Когти грифона и летающие змеи. Древние мифы, исторические диковинки и научные курьезы — страница 11 из 51

Токсичность птиц остается малоизученной областью, и происхождение этого феномена до конца не ясно. Очевидно, он представляет собой сформировавшуюся в процессе эволюции разновидность химической защиты, приобретенную в результате употребления в пищу ядовитых растений или жуков или поглощения каким-либо образом токсинов насекомых. Но конкретный механизм возникновения токсичности птиц пока неизвестен.

Тем не менее у нас на выбор есть несколько вариантов идентификации загадочной птицы дикайрон, чей смертоносный помет в древности специально собирали как сильнодействующий яд для убийства или самоубийства и о которой писали Ктесий и Элиан. Возможно, у истоков этой легенды стояли гипервирулентные бактерии или грибки, содержащиеся в сушеных экскрементах неизвестной птицы, обитающей в горах Индии. Либо мы имеем дело с искажением сведений в ходе передачи, и существо, которое фигурирует в рассказах древних путешественников как маленькая ядовитая оранжевая птица, на самом деле было крупным и крайне ядовитым оранжевым жуком. Еще одно правдоподобное объяснение заключается в том, что дикайрон может быть реально существующим, но пока не обнаруженным ядовитым видом, и эта крошечная оранжевая птичка до сих пор порхает и испражняется батрахотоксинами где-то на неизведанных лесистых склонах Памира, Гиндукуша или Гималаев.

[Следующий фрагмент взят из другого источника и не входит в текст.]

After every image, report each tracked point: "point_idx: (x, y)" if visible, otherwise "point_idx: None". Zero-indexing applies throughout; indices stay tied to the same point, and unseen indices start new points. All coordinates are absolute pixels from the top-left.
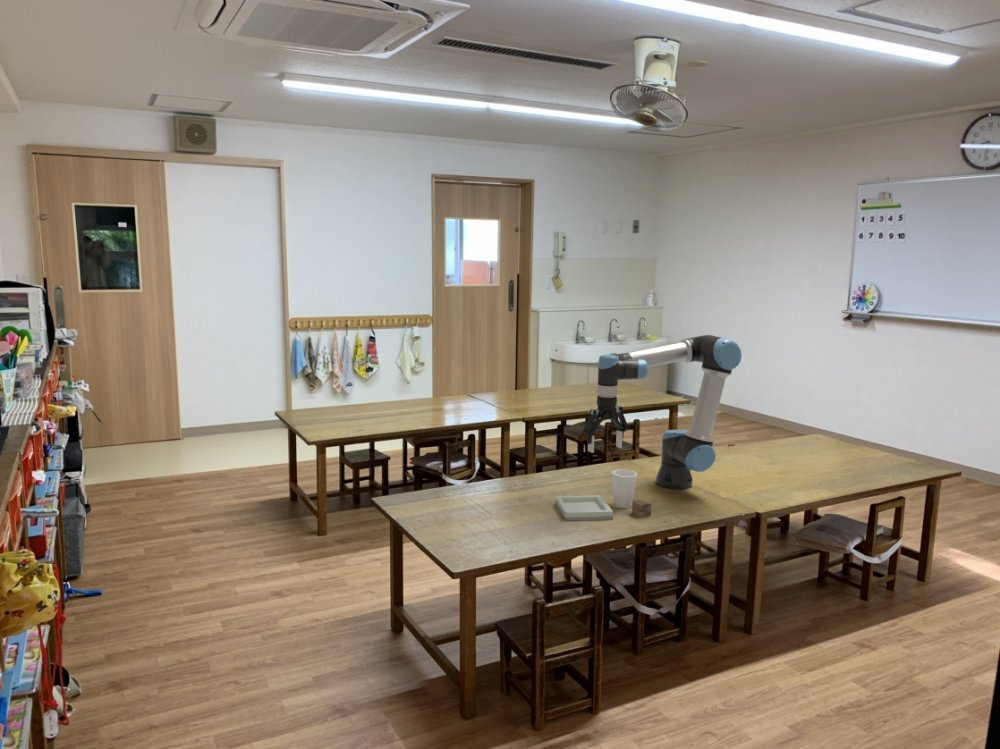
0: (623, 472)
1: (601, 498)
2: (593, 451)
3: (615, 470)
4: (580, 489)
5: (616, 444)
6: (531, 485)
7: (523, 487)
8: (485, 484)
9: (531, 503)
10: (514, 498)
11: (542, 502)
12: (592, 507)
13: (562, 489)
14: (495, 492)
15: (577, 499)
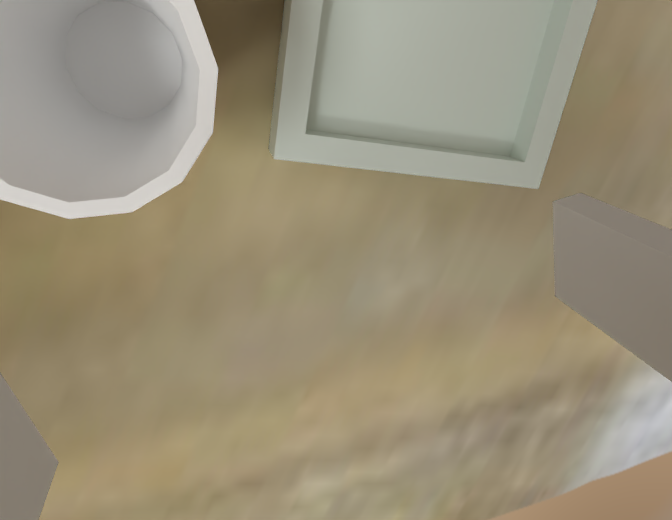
0: (52, 185)
1: (289, 92)
2: (568, 205)
3: (148, 194)
4: (292, 365)
5: (40, 484)
6: (491, 427)
7: (534, 406)
8: (646, 443)
9: None
10: None
11: None
12: (376, 18)
13: (382, 372)
14: None
15: (424, 147)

8. Стервятники – талисманы римской армии

Первые окольцованные птицы

Во время войны первыми на кровопролития откликались стервятники. Этих крупных хищных птиц часто видели над полями сражений, где они кружили, высматривая себе лакомую добычу среди мертвых и умирающих. В ожидании нового пиршества стервятники-падальщики нередко следовали за древними армиями во время походов.

Когда великий римский полководец Гай Марий (157-86 гг. до н. э.) воевал против германских племен (кимвров, тевтонов и амбронов – подробнее о них см. главу 39), его солдаты заметили, что во время переходов их сопровождает пара стервятников. Армейский кузнец выковал два бронзовых ошейника, и легионерам удалось поймать стервятников в сети, вероятно, пока они кормились. Солдаты надели на шеи хищников бронзовые обручи и отпустили свои новые талисманы на свободу.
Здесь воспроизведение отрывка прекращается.